Let’s enable names obfuscation for the entire application by adding ArmDot.Client.ObfuscateNamesAttribute to the assembly:

using System.Reflection;

[assembly:ArmDot.Client.ObfuscateNamesAttribute]

namespace ObfuscationTest
{
    class Program
    {
        static void Main(string[] args)
        {
            Console.WriteLine("Hello World!");
        }
    }
}

Start debugging. Switch to Terminal, you will see:

  [ArmDot] Names obfuscation started
  [ArmDot] Names obfuscation finished

Great! ArmDot did its job.

We can obfuscate a particular method.
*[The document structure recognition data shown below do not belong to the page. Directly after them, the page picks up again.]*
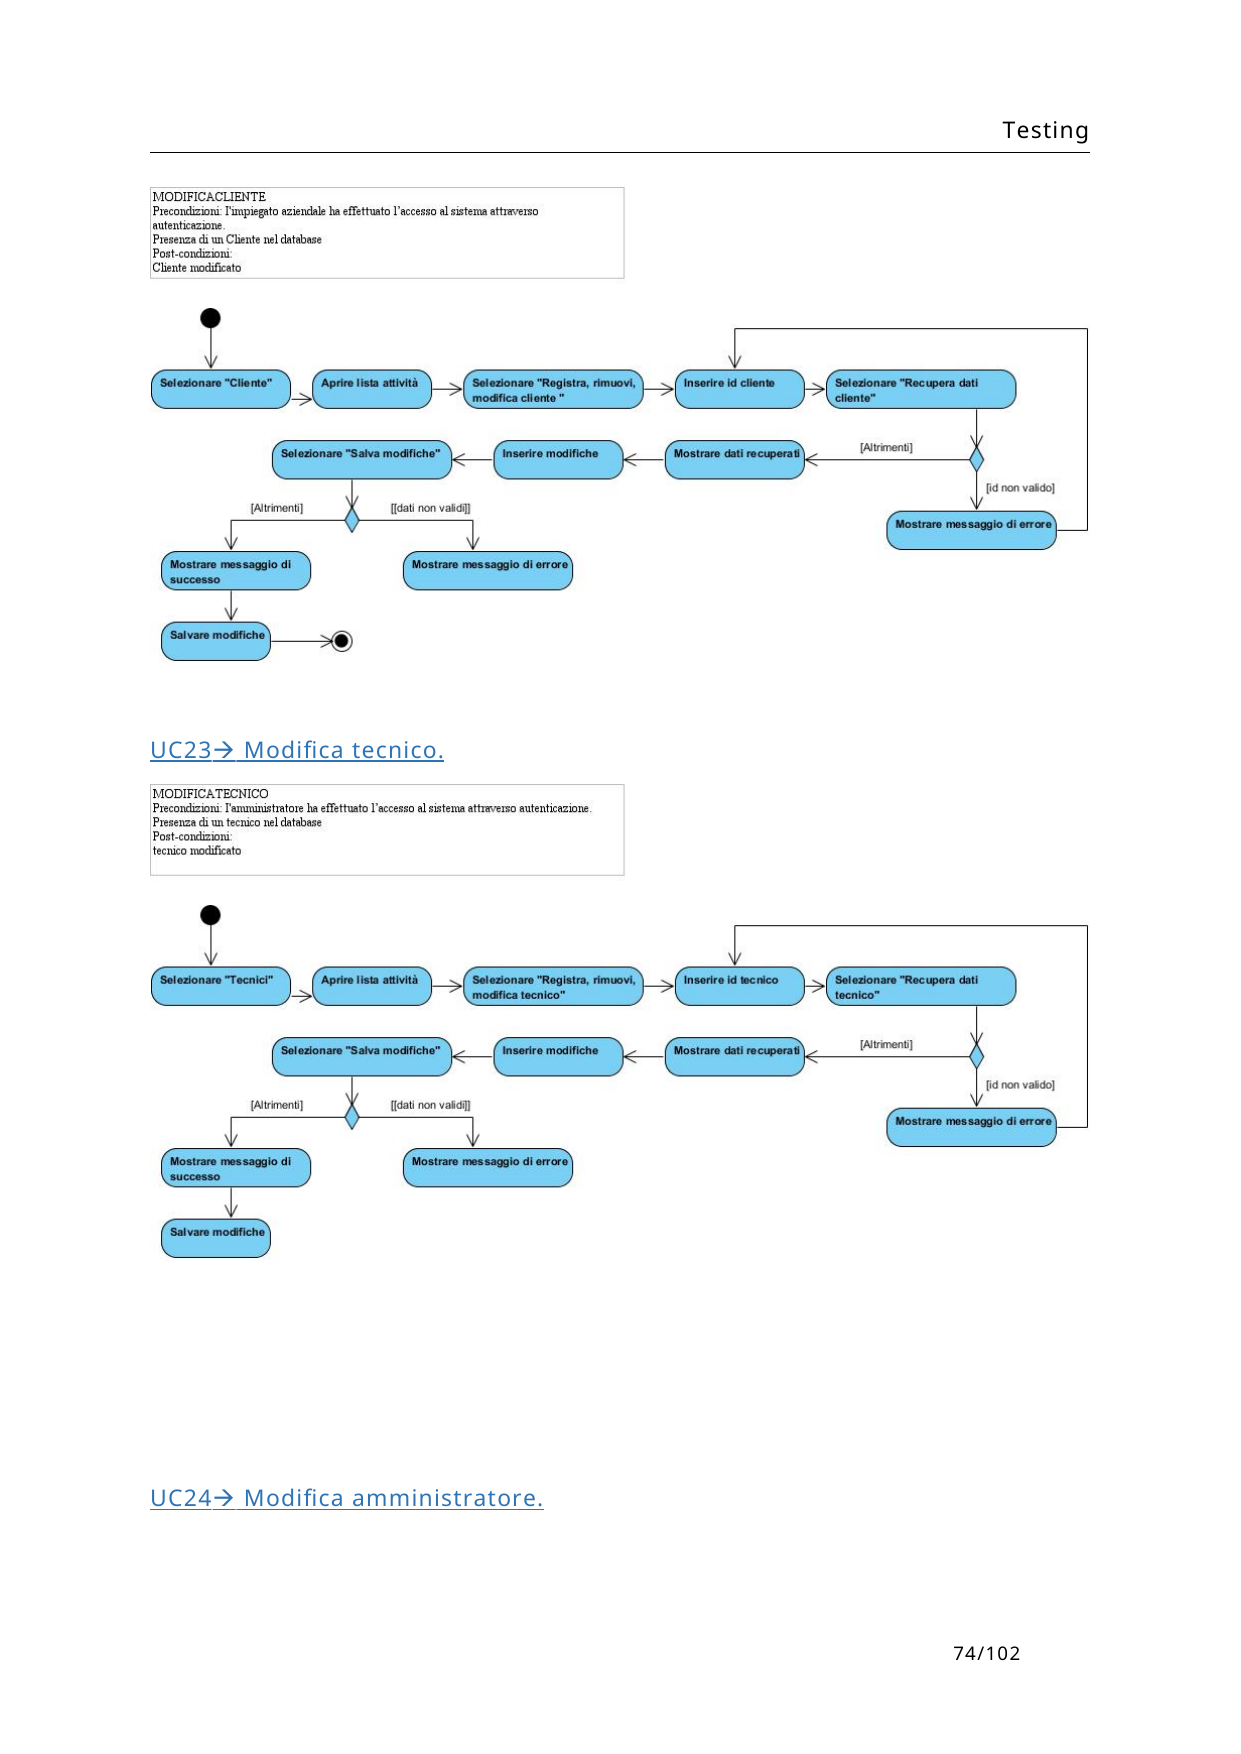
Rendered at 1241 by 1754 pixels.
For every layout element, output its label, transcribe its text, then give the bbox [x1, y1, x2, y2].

picture [150, 784, 1091, 1262]
picture [150, 187, 1091, 665]
text UC23 Modifica tecnico. [150, 734, 1090, 765]
text UC24 Modifica amministratore. [150, 1482, 1090, 1514]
To do that, add an obfuscation attribute to a method:

using System.Reflection;

[assembly:ArmDot.Client.ObfuscateNamesAttribute]

namespace ObfuscationTest
{
    class Program
    {
        [ArmDot.Client.VirtualizeCode]
        static void Main(string[] args)
        {
            Console.WriteLine("Hello World!");
        }
    }
}

Start debugging again and switch to Terminal:

  [ArmDot] Conversion started for method System.Void ObfuscationTest.Program::Main(System.String[])
  [ArmDot] Conversion finished for method System.Void ObfuscationTest.Program::Main(System.String[])

Conclusion

It’s very easy to add a .NET obfuscator in Visual Studio Code:

  1. Add ArmDot packages to a project.
  2. Then enable the obfuscation task in a project file.
  3. Finally, specify obfuscation options using ArmDot obfuscation attributes for an entire assembly or particular types or methods.